Data shown Block Start
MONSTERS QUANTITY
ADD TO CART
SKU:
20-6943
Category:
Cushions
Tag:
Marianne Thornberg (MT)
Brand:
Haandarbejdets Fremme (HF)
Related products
Data shown Block End
Write out the material once more so that every line matches exactly.

Response to this task |
MONSTERS QUANTITY
ADD TO CART
SKU:
20-6943
Category:
Cushions
Tag:
Marianne Thornberg (MT)
Brand:
Haandarbejdets Fremme (HF)
Related products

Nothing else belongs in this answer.